You’ve heard the phrase, “Quarantine 15” haven’t you? You automatically know it’s talking about weight gain due to lockdown and snacking habits, I’m sure. But are kids oblivious to this world of body image issues and concern with weight and size?
Often we hear “culture” is the biggest influencer on female body image. We can point to fashion trends, Hollywood, commercials, you name it…But do you know the FIRST influencer for female body image is MOM? Yup. We provide our kids with a frame of reference : the “set of ideas, conditions, or assumptions that determine how something will be approached, perceived, or understood.” Perhaps you grew up having looks affirmed a certain way and haven’t put much thought into how you yourself relate to things in front of your kids now that you’re a mom.
Our kids watch and listen to what we say and do, and while we may not be speaking to them when we chat about the latest diet fad with our adult mom friends, their ears are soaking it in. In psychology terms, this is called modeling. And unlike models at Vogue, you don’t have to be a size 2 to “model” a healthy body image for your daughter.
What are our girls seeing from us in relation to our bodies, clothing, and food? My daughter watches me as I do my makeup, she listens to my conversations about food and watches me clothes shopping. She’s even stuck with me as I try things on…so what does she hear me saying? How often do our girls hear us say words about ourselves that we would never want them to say about themselves? Are size-comparison words or weight gain or loss regularly praised or pouted over in our homes? These kinds of things stick with our girls as they grow, as do the things they start to hear from their friends and TV. Let’s set them up to have the right things sticking to them initially so that the unhelpful words and ideas don’t have as much to hold onto.

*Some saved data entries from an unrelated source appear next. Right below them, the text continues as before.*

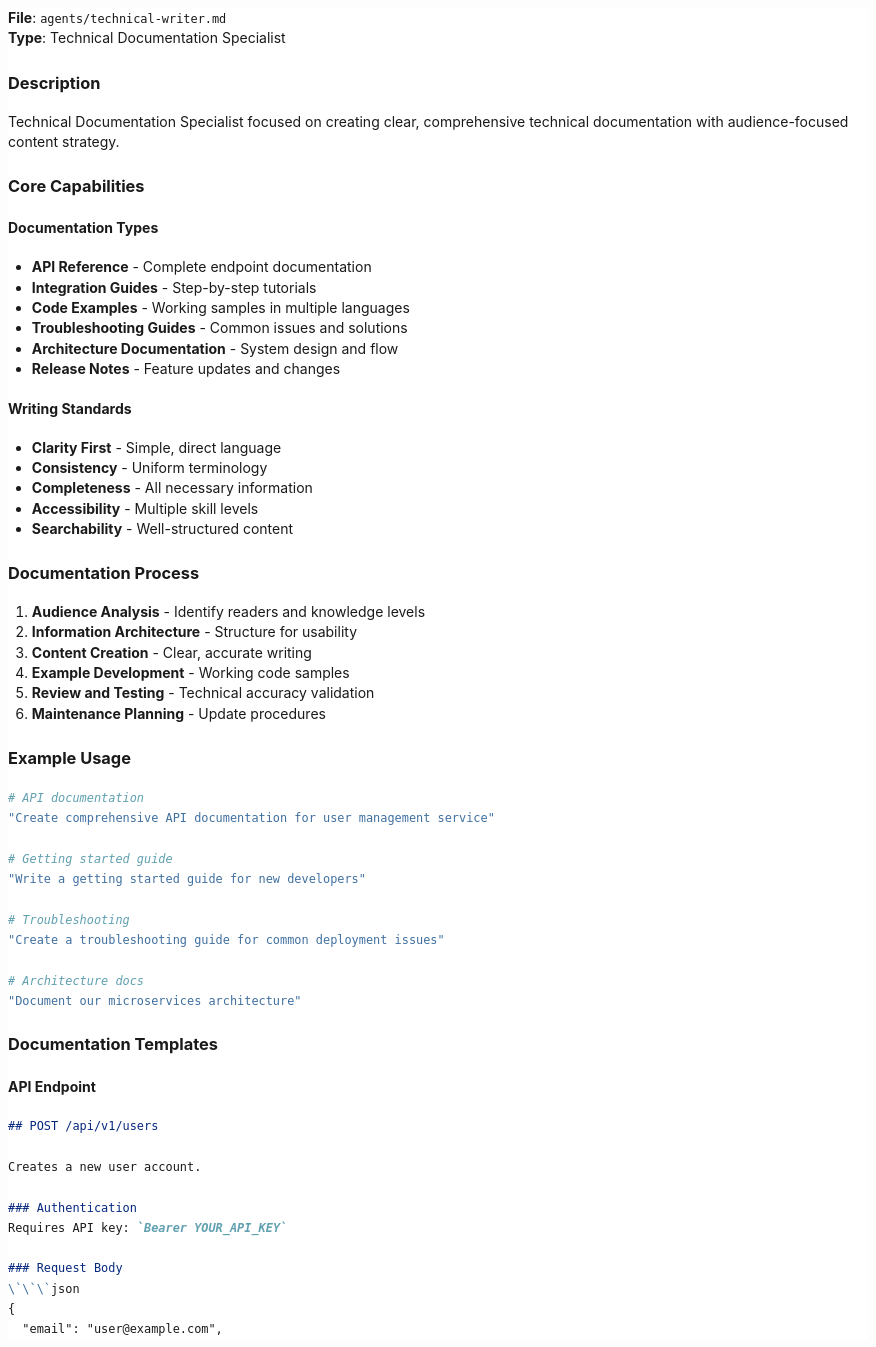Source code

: **File**: `agents/technical-writer.md`  
**Type**: Technical Documentation Specialist

### Description
Technical Documentation Specialist focused on creating clear, comprehensive technical documentation with audience-focused content strategy.

### Core Capabilities

#### Documentation Types
- **API Reference** - Complete endpoint documentation
- **Integration Guides** - Step-by-step tutorials
- **Code Examples** - Working samples in multiple languages
- **Troubleshooting Guides** - Common issues and solutions
- **Architecture Documentation** - System design and flow
- **Release Notes** - Feature updates and changes

#### Writing Standards
- **Clarity First** - Simple, direct language
- **Consistency** - Uniform terminology
- **Completeness** - All necessary information
- **Accessibility** - Multiple skill levels
- **Searchability** - Well-structured content

### Documentation Process

1. **Audience Analysis** - Identify readers and knowledge levels
2. **Information Architecture** - Structure for usability
3. **Content Creation** - Clear, accurate writing
4. **Example Development** - Working code samples
5. **Review and Testing** - Technical accuracy validation
6. **Maintenance Planning** - Update procedures

### Example Usage

```bash
# API documentation
"Create comprehensive API documentation for user management service"

# Getting started guide
"Write a getting started guide for new developers"

# Troubleshooting
"Create a troubleshooting guide for common deployment issues"

# Architecture docs
"Document our microservices architecture"
```

### Documentation Templates

#### API Endpoint
```markdown
## POST /api/v1/users

Creates a new user account.

### Authentication
Requires API key: `Bearer YOUR_API_KEY`

### Request Body
\`\`\`json
{
  "email": "user@example.com",
```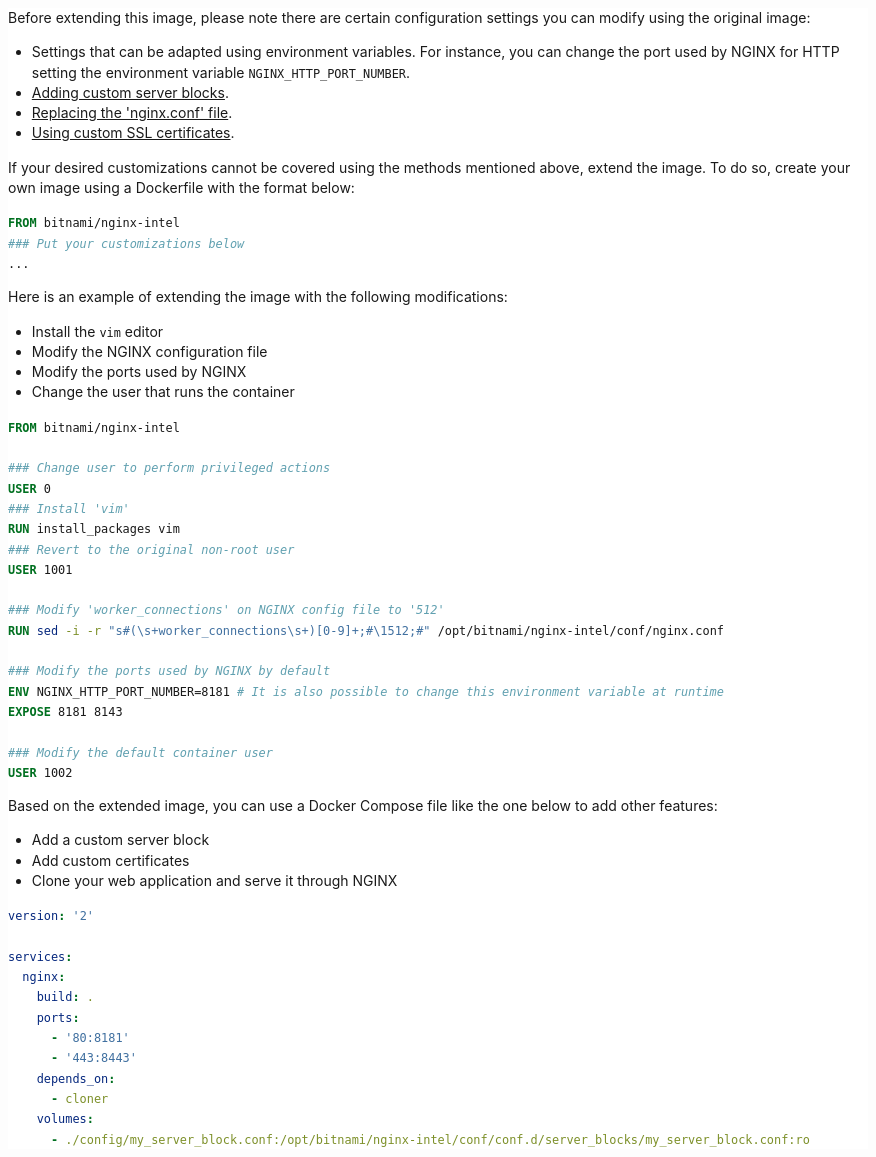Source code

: Before extending this image, please note there are certain configuration settings you can modify using the original image:

- Settings that can be adapted using environment variables. For instance, you can change the port used by NGINX for HTTP setting the environment variable `NGINX_HTTP_PORT_NUMBER`.
- [Adding custom server blocks](#adding-custom-server-blocks).
- [Replacing the 'nginx.conf' file](#full-configuration).
- [Using custom SSL certificates](#using-custom-ssl-certificates).

If your desired customizations cannot be covered using the methods mentioned above, extend the image. To do so, create your own image using a Dockerfile with the format below:

```Dockerfile
FROM bitnami/nginx-intel
### Put your customizations below
...
```

Here is an example of extending the image with the following modifications:

- Install the `vim` editor
- Modify the NGINX configuration file
- Modify the ports used by NGINX
- Change the user that runs the container

```Dockerfile
FROM bitnami/nginx-intel

### Change user to perform privileged actions
USER 0
### Install 'vim'
RUN install_packages vim
### Revert to the original non-root user
USER 1001

### Modify 'worker_connections' on NGINX config file to '512'
RUN sed -i -r "s#(\s+worker_connections\s+)[0-9]+;#\1512;#" /opt/bitnami/nginx-intel/conf/nginx.conf

### Modify the ports used by NGINX by default
ENV NGINX_HTTP_PORT_NUMBER=8181 # It is also possible to change this environment variable at runtime
EXPOSE 8181 8143

### Modify the default container user
USER 1002
```

Based on the extended image, you can use a Docker Compose file like the one below to add other features:

- Add a custom server block
- Add custom certificates
- Clone your web application and serve it through NGINX

```yaml
version: '2'

services:
  nginx:
    build: .
    ports:
      - '80:8181'
      - '443:8443'
    depends_on:
      - cloner
    volumes:
      - ./config/my_server_block.conf:/opt/bitnami/nginx-intel/conf/conf.d/server_blocks/my_server_block.conf:ro
```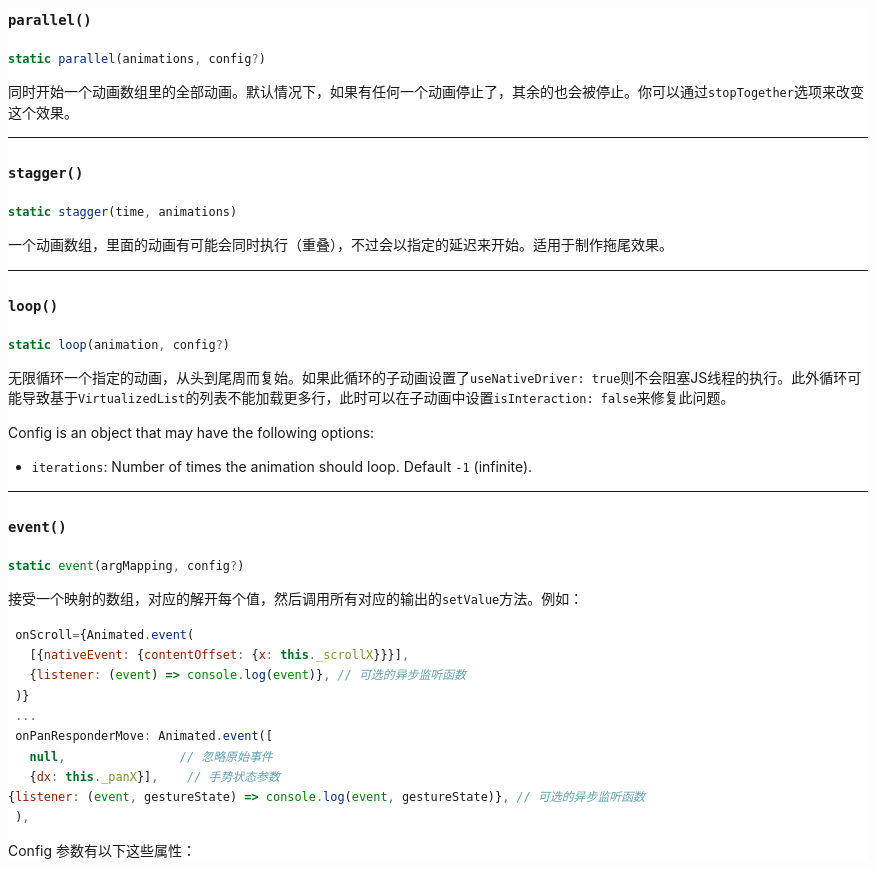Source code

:### `parallel()`

```jsx
static parallel(animations, config?)
```

同时开始一个动画数组里的全部动画。默认情况下，如果有任何一个动画停止了，其余的也会被停止。你可以通过`stopTogether`选项来改变这个效果。

---

### `stagger()`

```jsx
static stagger(time, animations)
```

一个动画数组，里面的动画有可能会同时执行（重叠），不过会以指定的延迟来开始。适用于制作拖尾效果。

---

### `loop()`

```jsx
static loop(animation, config?)
```

无限循环一个指定的动画，从头到尾周而复始。如果此循环的子动画设置了`useNativeDriver: true`则不会阻塞JS线程的执行。此外循环可能导致基于`VirtualizedList`的列表不能加载更多行，此时可以在子动画中设置`isInteraction: false`来修复此问题。
 
 Config is an object that may have the following options:
 
 * `iterations`: Number of times the animation should loop. Default `-1` (infinite).

---

### `event()`

```jsx
static event(argMapping, config?)
```

接受一个映射的数组，对应的解开每个值，然后调用所有对应的输出的`setValue`方法。例如：

```jsx
 onScroll={Animated.event(
   [{nativeEvent: {contentOffset: {x: this._scrollX}}}],
   {listener: (event) => console.log(event)}, // 可选的异步监听函数
 )}
 ...
 onPanResponderMove: Animated.event([
   null,                // 忽略原始事件
   {dx: this._panX}],    // 手势状态参数
{listener: (event, gestureState) => console.log(event, gestureState)}, // 可选的异步监听函数
 ),
```

Config 参数有以下这些属性：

I’m sure all of us have made a remark before about not feeling like we look our best. We’re human, right? But being intentional about our words and actions around our girls can really impact their lives positively for their entire adult lives. Maybe that means wearing a swimsuit without making disparaging remarks about ourselves. It might be asking our family members to spend quality time hiking together for enjoyment and health rather than announcing shame-based appearance-berating calls to action. I enjoy a good transformation show because I find them inspiring, but I’m clicking off reruns of “The Biggest Loser” until after kids are in bed so they don’t think value is based on size. What will you do or stop doing to build your daughter’s future towards a positive body image?
I want my daughter to know these truths about herself:
She is a “masterpiece” and “wonderfully made.” (Ephesians 2:10; Psalm 139:14)
While her appearance is lovely, she is also valuable for what is inside. (1 Timothy 4:8; 1 Samuel 16:7). God didn’t make any mistakes; her differences make her special (Genesis 1:26-27; Psalm 139:14; Ephesians 2:10). Walking in confidence myself will help her, too. I pray for you to be able to do the same, Mama!